→ **Work task**
Reproduce the data below with every instance of "Шенгенская виза" swapped for "Виза Шенген", keeping all other text unchanged. Omit the pictures from your response.

(Records from a collection)
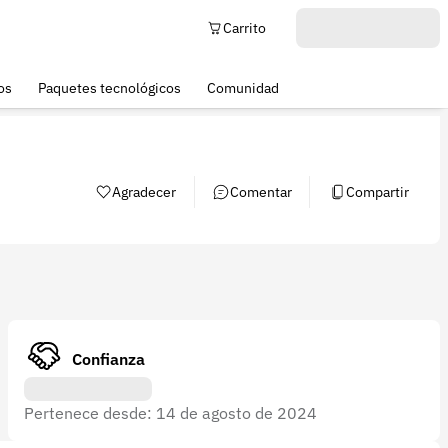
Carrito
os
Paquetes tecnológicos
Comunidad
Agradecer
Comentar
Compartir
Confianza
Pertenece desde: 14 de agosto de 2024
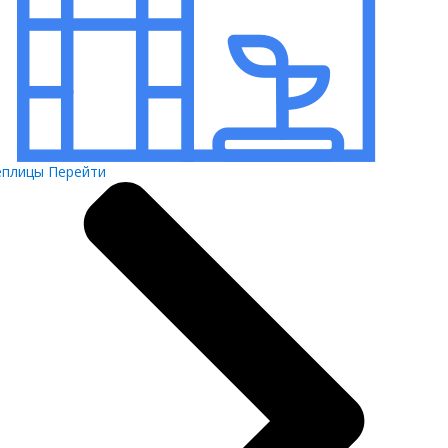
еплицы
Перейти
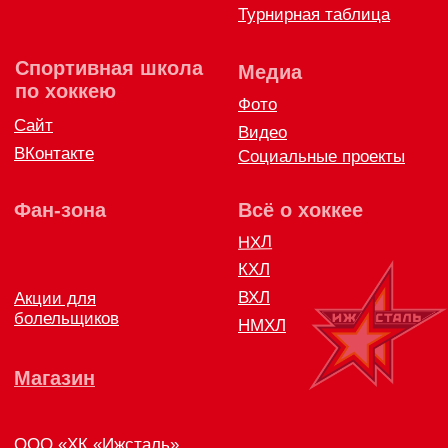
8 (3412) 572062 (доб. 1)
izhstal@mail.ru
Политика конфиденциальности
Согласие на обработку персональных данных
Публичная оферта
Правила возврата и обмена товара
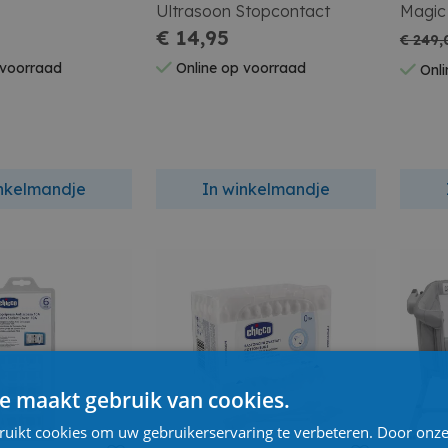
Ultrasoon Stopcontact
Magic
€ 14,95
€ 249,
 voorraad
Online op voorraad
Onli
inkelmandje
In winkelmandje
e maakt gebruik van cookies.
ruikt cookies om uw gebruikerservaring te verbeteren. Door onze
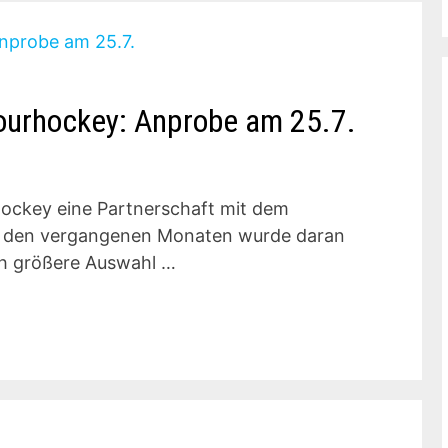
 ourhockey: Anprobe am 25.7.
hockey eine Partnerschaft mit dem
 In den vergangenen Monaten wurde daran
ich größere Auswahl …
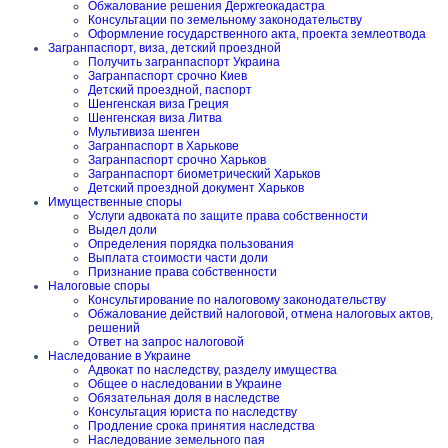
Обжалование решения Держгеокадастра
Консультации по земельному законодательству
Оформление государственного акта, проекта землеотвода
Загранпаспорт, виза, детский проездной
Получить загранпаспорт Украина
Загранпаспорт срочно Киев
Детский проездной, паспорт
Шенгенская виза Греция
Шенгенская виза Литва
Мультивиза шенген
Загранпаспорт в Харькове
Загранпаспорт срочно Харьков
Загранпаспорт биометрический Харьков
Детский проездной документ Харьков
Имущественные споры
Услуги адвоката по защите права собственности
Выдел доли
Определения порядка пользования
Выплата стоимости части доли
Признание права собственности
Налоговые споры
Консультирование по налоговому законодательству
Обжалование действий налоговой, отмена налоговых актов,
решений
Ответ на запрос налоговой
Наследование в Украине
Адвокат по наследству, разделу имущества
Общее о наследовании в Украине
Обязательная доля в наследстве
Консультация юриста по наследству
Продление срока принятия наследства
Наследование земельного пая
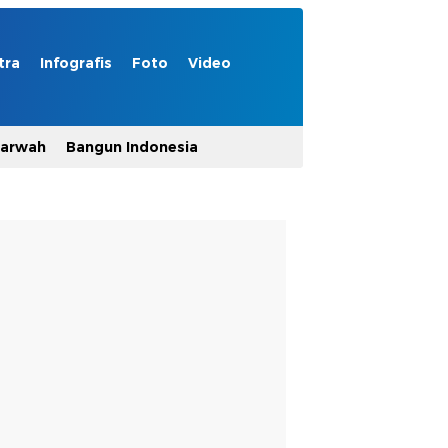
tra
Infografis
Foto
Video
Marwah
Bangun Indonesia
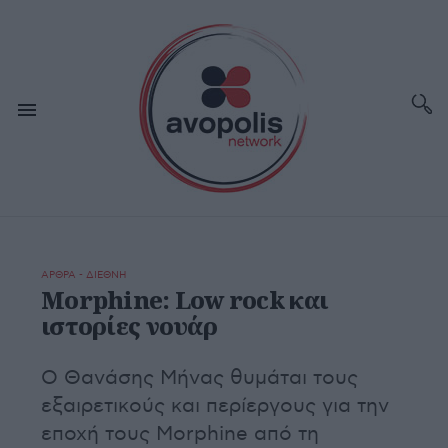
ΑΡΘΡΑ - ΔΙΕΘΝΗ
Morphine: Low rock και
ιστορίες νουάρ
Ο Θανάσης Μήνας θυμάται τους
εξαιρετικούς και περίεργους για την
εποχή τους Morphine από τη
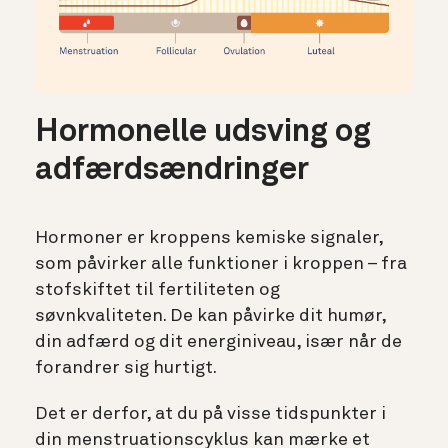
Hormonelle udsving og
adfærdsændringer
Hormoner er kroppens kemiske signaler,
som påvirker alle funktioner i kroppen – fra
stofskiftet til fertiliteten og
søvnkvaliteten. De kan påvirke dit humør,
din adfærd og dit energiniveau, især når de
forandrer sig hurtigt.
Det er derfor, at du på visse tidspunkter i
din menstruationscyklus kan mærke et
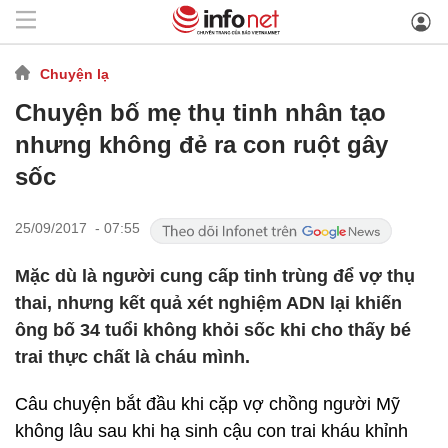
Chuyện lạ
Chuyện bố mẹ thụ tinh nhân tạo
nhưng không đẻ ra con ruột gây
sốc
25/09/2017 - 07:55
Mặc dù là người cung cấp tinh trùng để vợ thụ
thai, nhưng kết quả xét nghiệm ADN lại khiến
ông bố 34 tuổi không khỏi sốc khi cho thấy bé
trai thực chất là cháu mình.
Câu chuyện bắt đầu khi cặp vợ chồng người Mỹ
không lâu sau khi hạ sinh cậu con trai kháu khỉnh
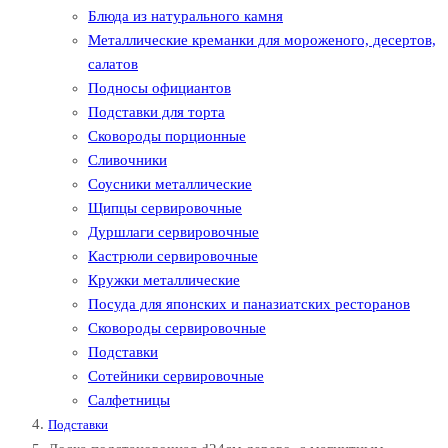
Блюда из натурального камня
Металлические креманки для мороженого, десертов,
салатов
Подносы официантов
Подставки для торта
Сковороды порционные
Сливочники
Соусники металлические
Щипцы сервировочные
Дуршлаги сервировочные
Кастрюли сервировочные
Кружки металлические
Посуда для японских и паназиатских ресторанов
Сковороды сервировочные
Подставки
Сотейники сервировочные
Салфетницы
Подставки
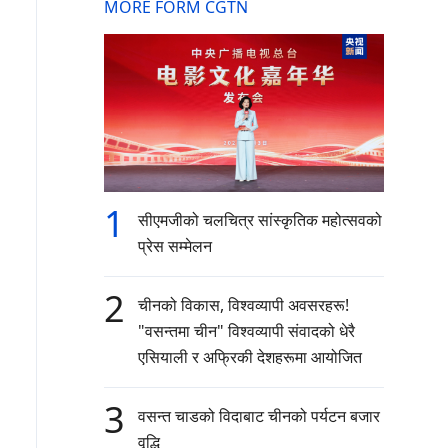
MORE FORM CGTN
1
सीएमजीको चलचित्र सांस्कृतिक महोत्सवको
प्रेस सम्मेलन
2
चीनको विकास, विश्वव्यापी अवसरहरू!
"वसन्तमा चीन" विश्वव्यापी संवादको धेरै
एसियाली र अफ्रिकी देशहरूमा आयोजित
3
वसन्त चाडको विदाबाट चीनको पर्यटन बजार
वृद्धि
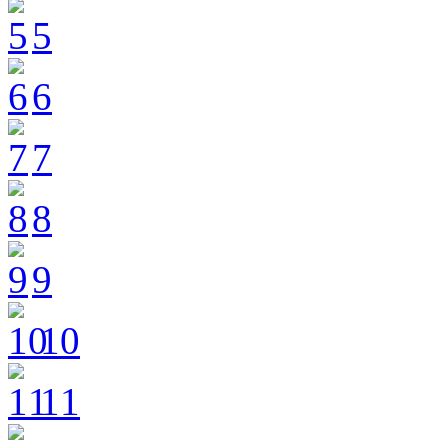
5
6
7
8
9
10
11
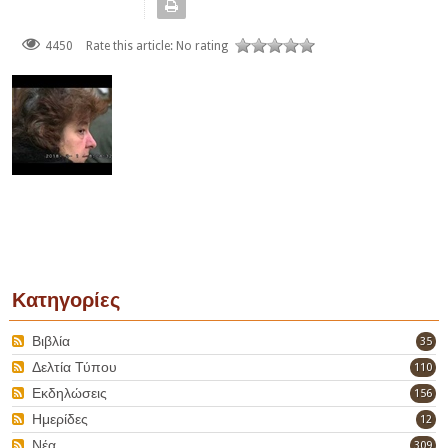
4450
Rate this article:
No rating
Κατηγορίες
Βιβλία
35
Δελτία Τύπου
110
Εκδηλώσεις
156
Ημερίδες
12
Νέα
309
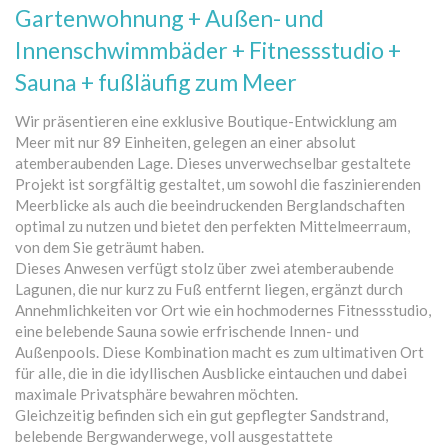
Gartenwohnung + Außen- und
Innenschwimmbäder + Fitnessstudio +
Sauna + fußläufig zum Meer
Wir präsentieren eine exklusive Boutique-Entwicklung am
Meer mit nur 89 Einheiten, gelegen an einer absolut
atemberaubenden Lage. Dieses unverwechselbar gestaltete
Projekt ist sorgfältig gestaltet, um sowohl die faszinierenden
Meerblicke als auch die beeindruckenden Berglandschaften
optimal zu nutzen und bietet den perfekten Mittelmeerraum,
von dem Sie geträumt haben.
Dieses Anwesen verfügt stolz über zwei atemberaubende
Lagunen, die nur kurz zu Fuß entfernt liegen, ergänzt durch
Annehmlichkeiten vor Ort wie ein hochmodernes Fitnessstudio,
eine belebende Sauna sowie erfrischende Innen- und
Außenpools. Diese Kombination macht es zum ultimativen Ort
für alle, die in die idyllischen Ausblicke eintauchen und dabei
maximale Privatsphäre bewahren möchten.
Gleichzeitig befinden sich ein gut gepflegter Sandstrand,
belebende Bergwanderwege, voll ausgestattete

→ **Reply to the exercise**
Carrito
os
Paquetes tecnológicos
Comunidad
Agradecer
Comentar
Compartir
Confianza
Pertenece desde: 14 de agosto de 2024
еплицы
Перейти
8 (3412) 572062 (доб. 1)
izhstal@mail.ru
Политика конфиденциальности
Согласие на обработку персональных данных
Публичная оферта
Правила возврата и обмена товара
Ultrasoon Stopcontact
Magic
€ 14,95
€ 249,
 voorraad
Online op voorraad
Onli
inkelmandje
In winkelmandje
e maakt gebruik van cookies.
ruikt cookies om uw gebruikerservaring te verbeteren. Door onze
 ourhockey: Anprobe am 25.7.
hockey eine Partnerschaft mit dem
 In den vergangenen Monaten wurde daran
ich größere Auswahl …
Обжалование решения Держгеокадастра
Консультации по земельному законодательству
Оформление государственного акта, проекта землеотвода
Загранпаспорт, виза, детский проездной
Получить загранпаспорт Украина
Загранпаспорт срочно Киев
Детский проездной, паспорт
Виза Шенген Греция
Виза Шенген Литва
Мультивиза шенген
Загранпаспорт в Харькове
Загранпаспорт срочно Харьков
Загранпаспорт биометрический Харьков
Детский проездной документ Харьков
Имущественные споры
Услуги адвоката по защите права собственности
Выдел доли
Определения порядка пользования
Выплата стоимости части доли
Признание права собственности
Налоговые споры
Консультирование по налоговому законодательству
Обжалование действий налоговой, отмена налоговых актов,
решений
Ответ на запрос налоговой
Наследование в Украине
Адвокат по наследству, разделу имущества
Общее о наследовании в Украине
Обязательная доля в наследстве
Консультация юриста по наследству
Продление срока принятия наследства
Наследование земельного пая
tra
Infografis
Foto
Video
Marwah
Bangun Indonesia
ΑΡΘΡΑ - ΔΙΕΘΝΗ
Morphine: Low rock και
ιστορίες νουάρ
Ο Θανάσης Μήνας θυμάται τους
εξαιρετικούς και περίεργους για την
εποχή τους Morphine από τη
Hormonelle udsving og
adfærdsændringer
Hormoner er kroppens kemiske signaler,
som påvirker alle funktioner i kroppen – fra
stofskiftet til fertiliteten og
søvnkvaliteten. De kan påvirke dit humør,
din adfærd og dit energiniveau, især når de
forandrer sig hurtigt.
Det er derfor, at du på visse tidspunkter i
din menstruationscyklus kan mærke et
Chuyện lạ
Chuyện bố mẹ thụ tinh nhân tạo
nhưng không đẻ ra con ruột gây
sốc
25/09/2017 - 07:55
Mặc dù là người cung cấp tinh trùng để vợ thụ
thai, nhưng kết quả xét nghiệm ADN lại khiến
ông bố 34 tuổi không khỏi sốc khi cho thấy bé
trai thực chất là cháu mình.
Câu chuyện bắt đầu khi cặp vợ chồng người Mỹ
không lâu sau khi hạ sinh cậu con trai kháu khỉnh
Блюда из натурального камня
Металлические креманки для мороженого, десертов,
салатов
Подносы официантов
Подставки для торта
Сковороды порционные
Сливочники
Соусники металлические
Щипцы сервировочные
Дуршлаги сервировочные
Кастрюли сервировочные
Кружки металлические
Посуда для японских и паназиатских ресторанов
Сковороды сервировочные
Подставки
Сотейники сервировочные
Салфетницы
Подставки
MORE FORM CGTN
1
सीएमजीको चलचित्र सांस्कृतिक महोत्सवको
प्रेस सम्मेलन
2
चीनको विकास, विश्वव्यापी अवसरहरू!
"वसन्तमा चीन" विश्वव्यापी संवादको धेरै
एसियाली र अफ्रिकी देशहरूमा आयोजित
3
वसन्त चाडको विदाबाट चीनको पर्यटन बजार
वृद्धि
5
6
7
8
9
10
11
4450
Rate this article:
No rating
Κατηγορίες
Βιβλία
35
Δελτία Τύπου
110
Εκδηλώσεις
156
Ημερίδες
12
Νέα
309
Gartenwohnung + Außen- und
Innenschwimmbäder + Fitnessstudio +
Sauna + fußläufig zum Meer
Wir präsentieren eine exklusive Boutique-Entwicklung am
Meer mit nur 89 Einheiten, gelegen an einer absolut
atemberaubenden Lage. Dieses unverwechselbar gestaltete
Projekt ist sorgfältig gestaltet, um sowohl die faszinierenden
Meerblicke als auch die beeindruckenden Berglandschaften
optimal zu nutzen und bietet den perfekten Mittelmeerraum,
von dem Sie geträumt haben.
Dieses Anwesen verfügt stolz über zwei atemberaubende
Lagunen, die nur kurz zu Fuß entfernt liegen, ergänzt durch
Annehmlichkeiten vor Ort wie ein hochmodernes Fitnessstudio,
eine belebende Sauna sowie erfrischende Innen- und
Außenpools. Diese Kombination macht es zum ultimativen Ort
für alle, die in die idyllischen Ausblicke eintauchen und dabei
maximale Privatsphäre bewahren möchten.
Gleichzeitig befinden sich ein gut gepflegter Sandstrand,
belebende Bergwanderwege, voll ausgestattete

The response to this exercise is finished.